What needs to be done
Count the lines in the entries below that contain the word "value" and reply with only that number.

Supplied material
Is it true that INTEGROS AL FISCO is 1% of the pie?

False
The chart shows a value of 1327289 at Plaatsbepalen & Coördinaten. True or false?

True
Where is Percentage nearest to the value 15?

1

--

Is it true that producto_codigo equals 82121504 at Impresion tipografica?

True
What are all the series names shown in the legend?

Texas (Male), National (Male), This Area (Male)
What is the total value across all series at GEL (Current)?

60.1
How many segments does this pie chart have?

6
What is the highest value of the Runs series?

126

Result of this task
4